Precio, estrategia comercial y disponibilidad por mercados
La comercialización del Galaxy Z TriFold será deliberadamente prudente. Las informaciones procedentes de Corea apuntan a una producción inicial muy limitada, con cifras que se moverían entre las 20.000 y 30.000 unidades. El objetivo estaría más cerca de servir como escaparate tecnológico que de convertirlo en un superventas.
Samsung ha confirmado que el terminal se lanzará primero en Corea del Sur el 12 de diciembre de 2025. A continuación, llegará a mercados seleccionados como China, Taiwán, Singapur, Emiratos Árabes Unidos y Estados Unidos. En estos países se comercializará sobre todo a través de canales propios de Samsung y tiendas físicas concretas, permitiendo probar el dispositivo antes de comprarlo y recibir asesoramiento personalizado.
En cuanto al precio, los últimos reportes de fuentes asiáticas hablan de una cifra interna cercana a los 3,6 millones de wones, lo que al cambio supondría alrededor de 2.100-2.150 euros. Otras estimaciones sitúan la referencia comercial en una horquilla de 2.300-2.500 euros según impuestos y configuraciones. En cualquier caso, quedaría por debajo del Huawei Mate XT en algunos mercados, lo que refuerza la idea de un posicionamiento agresivo dentro de un segmento ya de por sí muy caro.
Para Europa y, en particular, España, no hay todavía confirmación oficial de fechas ni de precios.

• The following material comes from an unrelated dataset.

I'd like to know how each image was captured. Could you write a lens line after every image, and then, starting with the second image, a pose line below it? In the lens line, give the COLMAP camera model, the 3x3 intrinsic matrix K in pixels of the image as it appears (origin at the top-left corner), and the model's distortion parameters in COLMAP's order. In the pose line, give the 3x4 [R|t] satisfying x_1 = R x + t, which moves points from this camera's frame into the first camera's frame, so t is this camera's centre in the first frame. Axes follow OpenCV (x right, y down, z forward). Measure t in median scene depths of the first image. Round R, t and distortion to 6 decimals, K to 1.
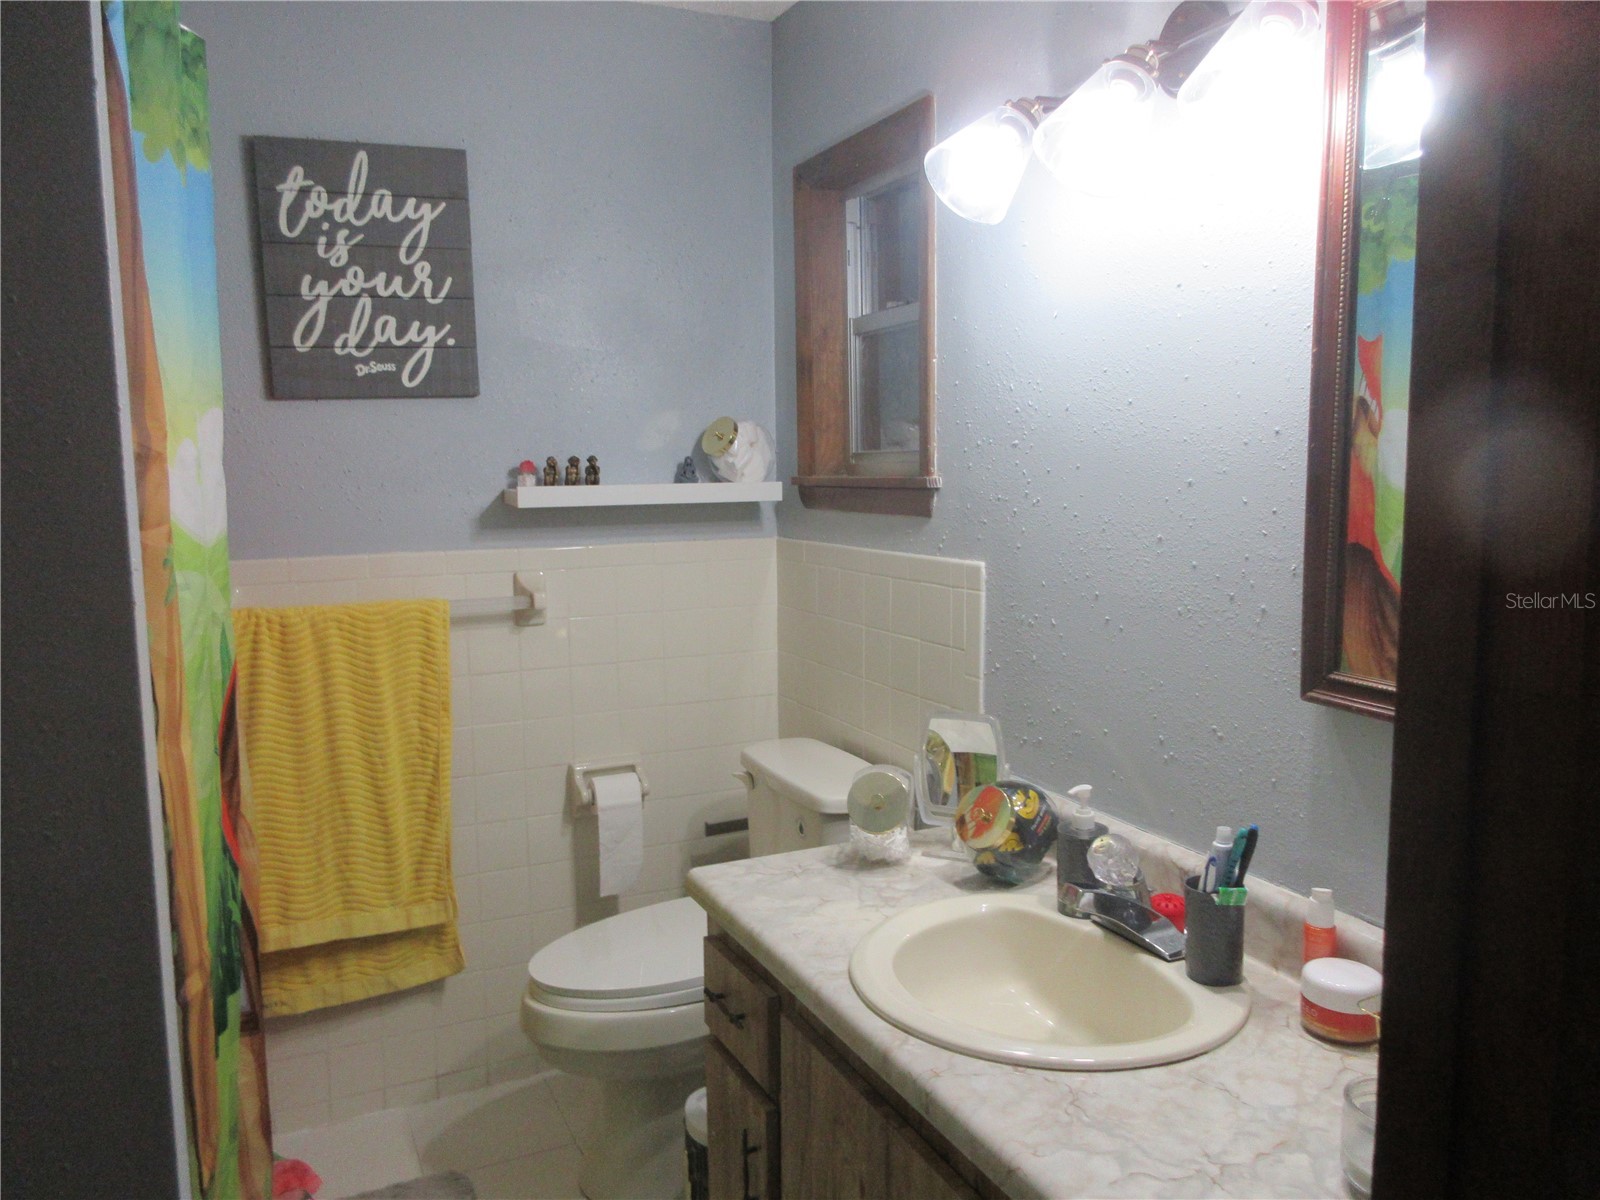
lens RADIAL K [[1175.6, 0, 800.0], [0, 1175.6, 600.0], [0, 0, 1]] dist [-0.000846, 0.000298]
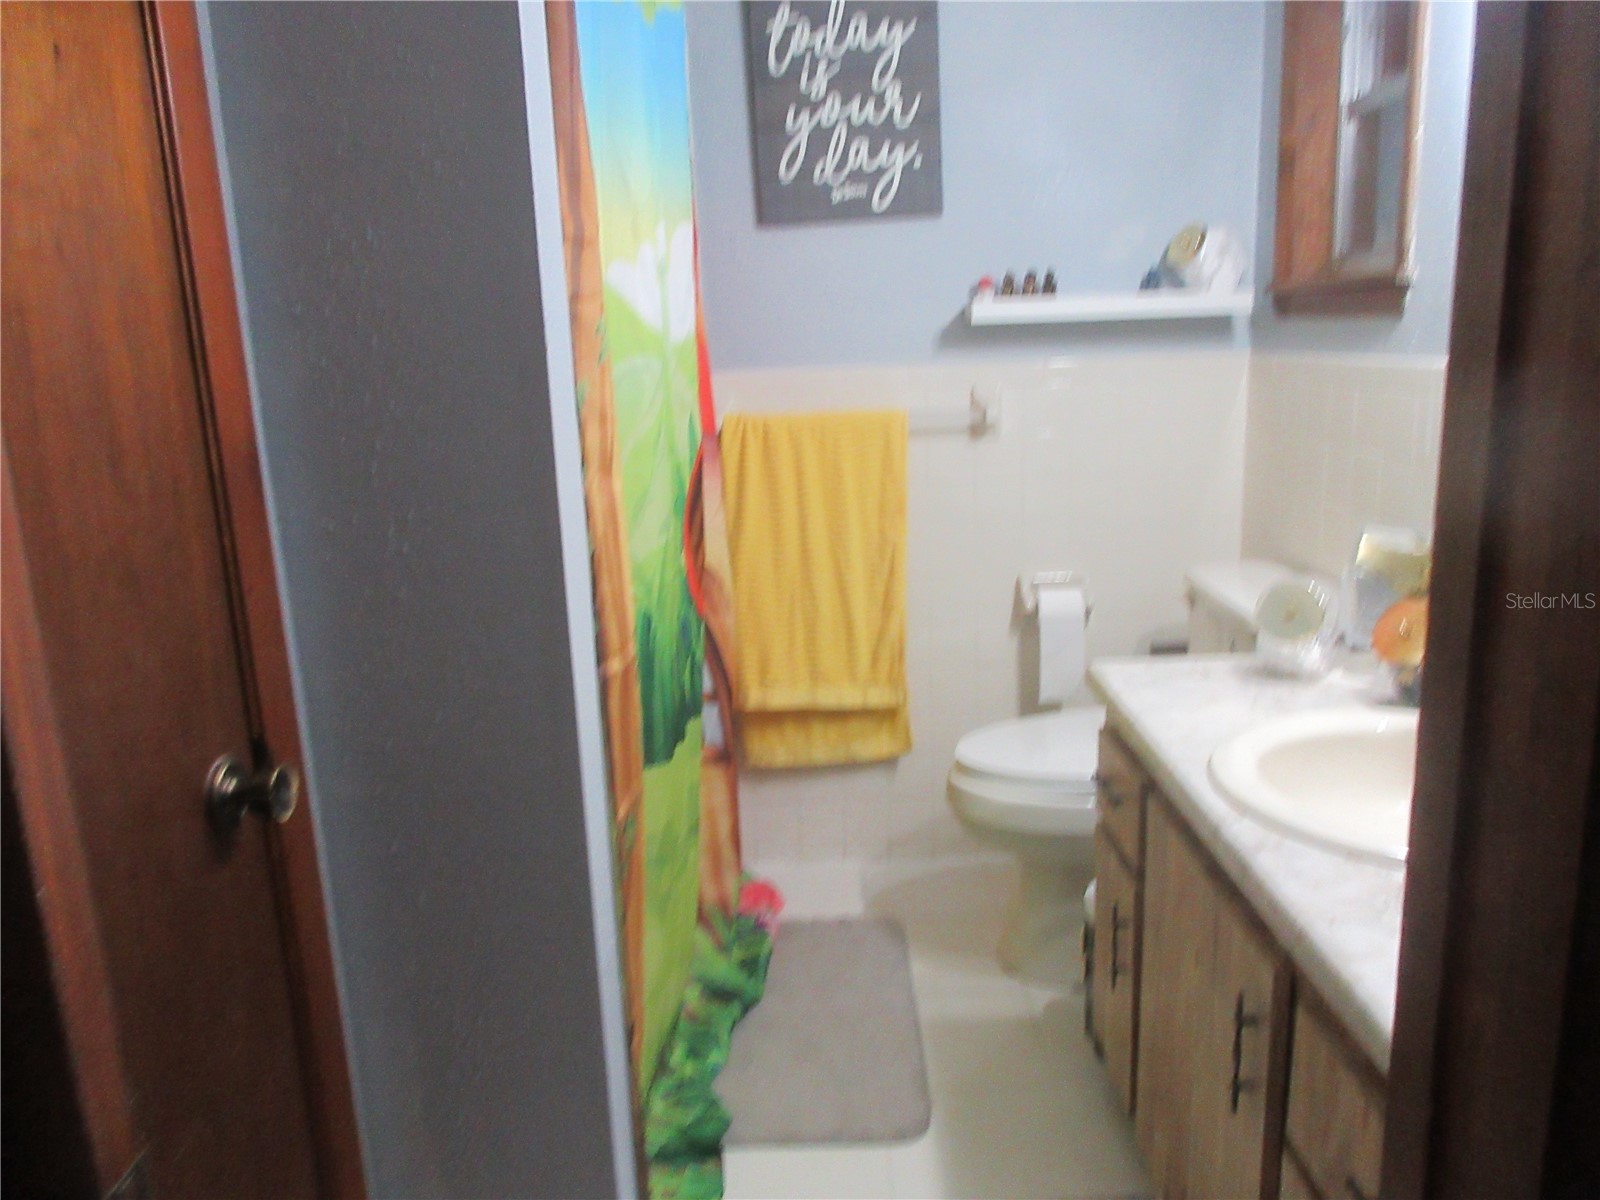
lens RADIAL K [[1173.0, 0, 804.7], [0, 1173.0, 597.6], [0, 0, 1]] dist [-0.005313, 0.001846]
pose [[0.899324, 0.075378, -0.430738, 0.096864], [-0.023998, 0.992054, 0.123502, 0.041340], [0.436625, -0.100731, 0.893987, -0.020049]]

Algunas filtraciones señalan el primer trimestre de 2026 como ventana probable de llegada a otros mercados adicionales, pero la propia Samsung subraya que se trata de un dispositivo de nicho y que ajustará la distribución según la demanda y la respuesta del público en los primeros países.

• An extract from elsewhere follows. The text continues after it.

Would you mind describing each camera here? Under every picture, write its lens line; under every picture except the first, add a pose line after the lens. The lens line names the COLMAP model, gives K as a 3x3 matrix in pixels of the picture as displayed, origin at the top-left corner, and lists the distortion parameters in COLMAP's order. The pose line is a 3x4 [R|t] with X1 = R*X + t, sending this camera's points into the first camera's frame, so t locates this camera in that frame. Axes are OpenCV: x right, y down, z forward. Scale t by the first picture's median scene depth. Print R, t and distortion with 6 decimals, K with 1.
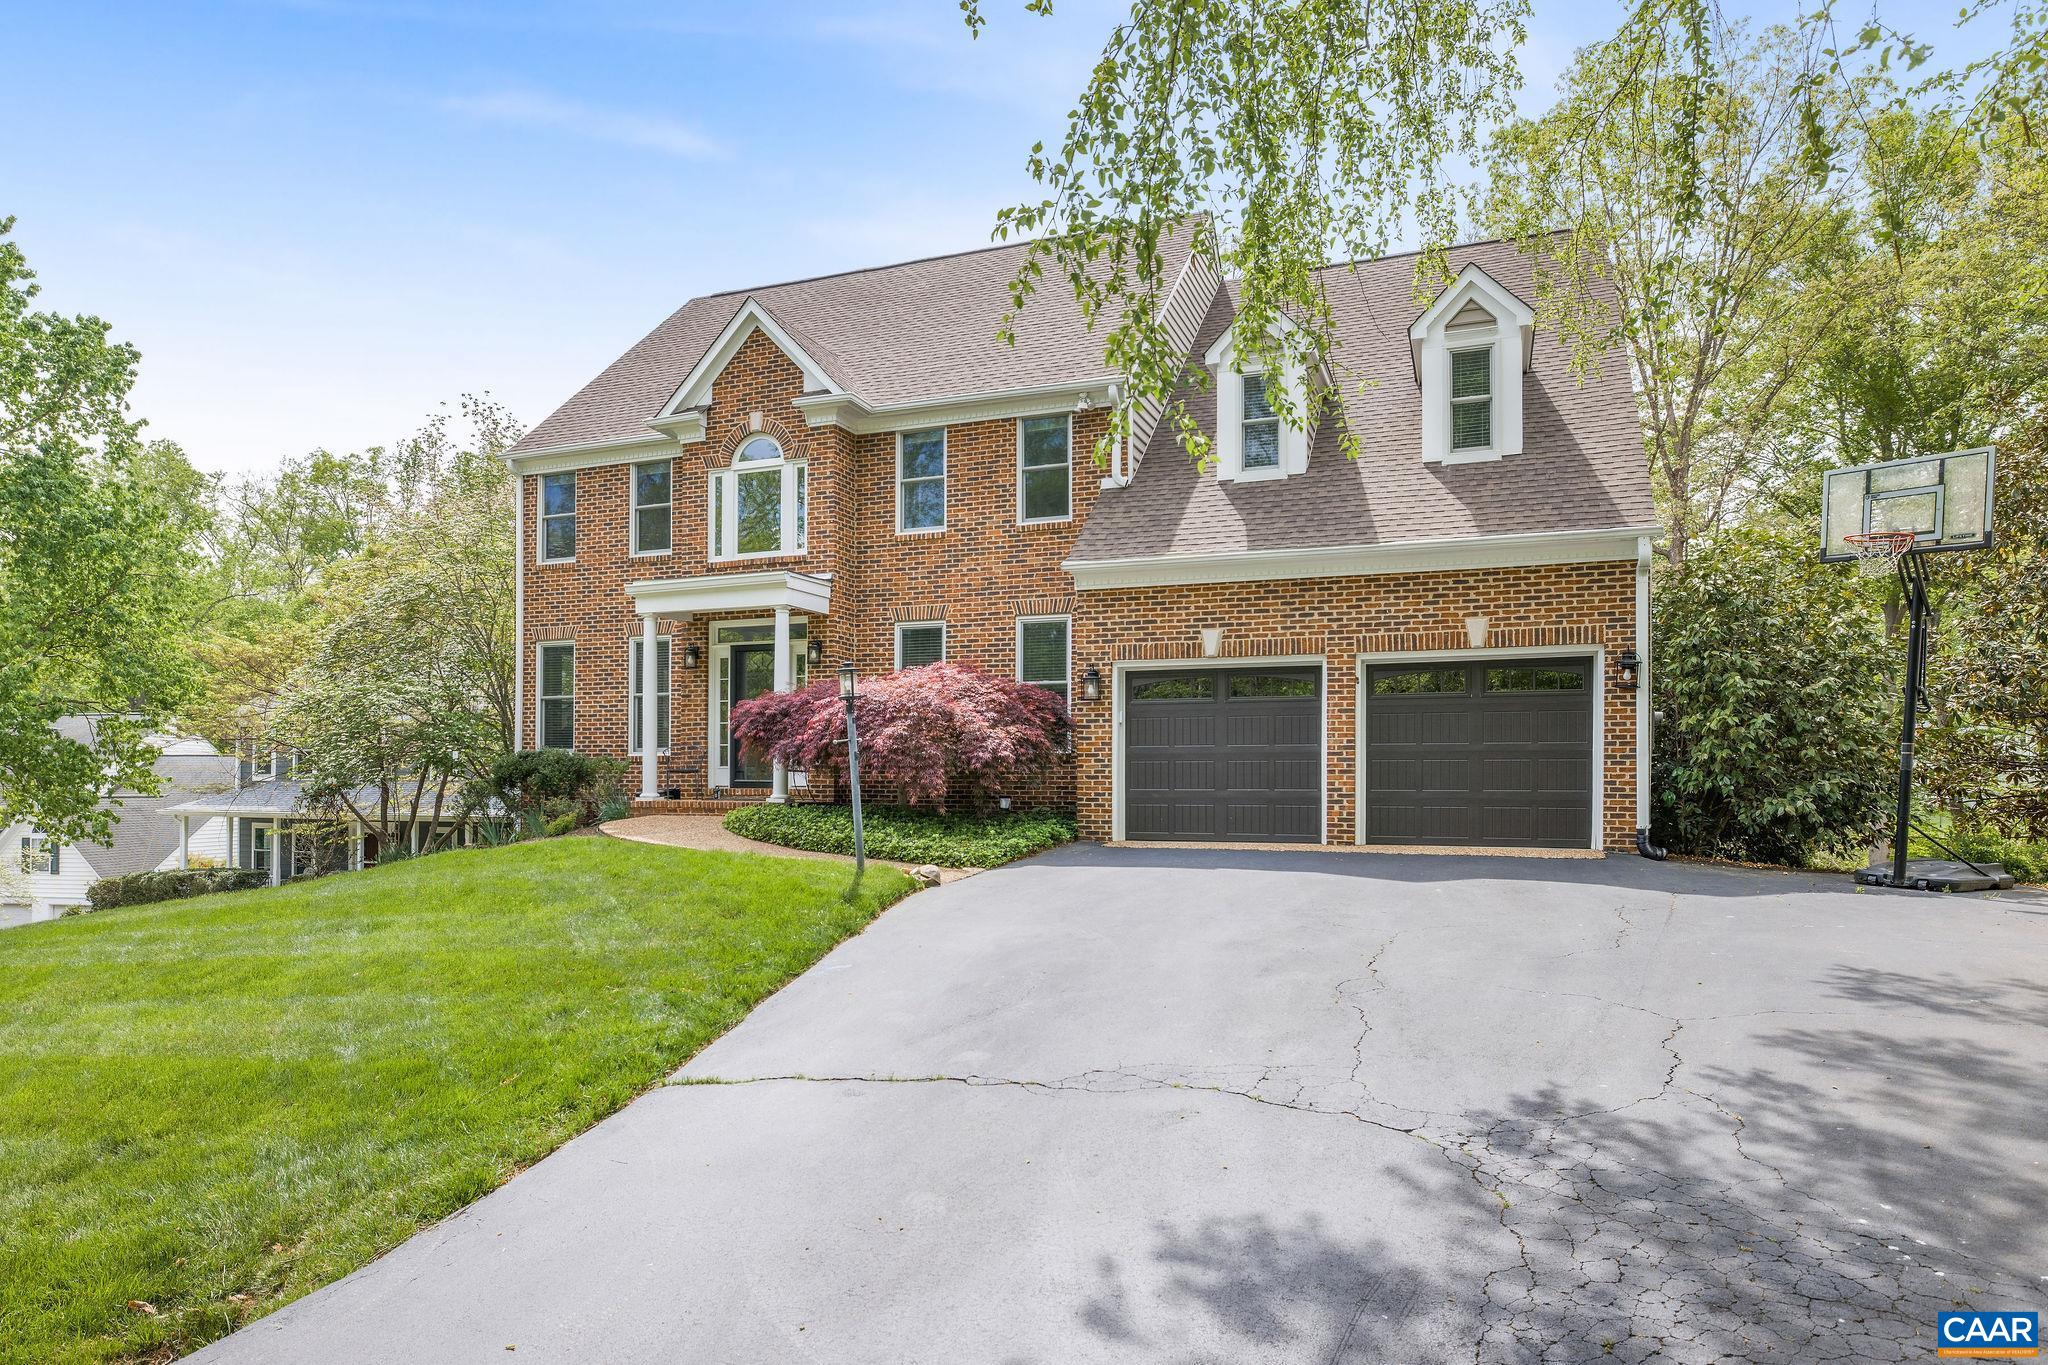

Todo indica que, de aterrizar en territorio europeo, lo hará con una oferta muy concreta: un único color (Crafted Black), memoria de 16 GB RAM y almacenamiento de 512 GB o 1 TB, venta directa en la web de Samsung y en puntos de venta seleccionados. La marca parece querer medir con lupa el interés real por un formato que todavía está dando sus primeros pasos.
El Galaxy Z TriFold se coloca como un experimento muy serio dentro del catálogo de Samsung: un móvil que quiere ser también tablet y miniestación de trabajo, con un despliegue técnico notable en pantallas, bisagras, batería e IA, y que al mismo tiempo asume un precio alto y una distribución limitada. Para quienes en España o Europa estén pendientes de dar el salto a los plegables de nueva generación, este modelo apunta a ser una referencia a tener en cuenta cuando finalmente cruce nuestras fronteras, siempre que el presupuesto y el interés por un formato tan particular acompañen.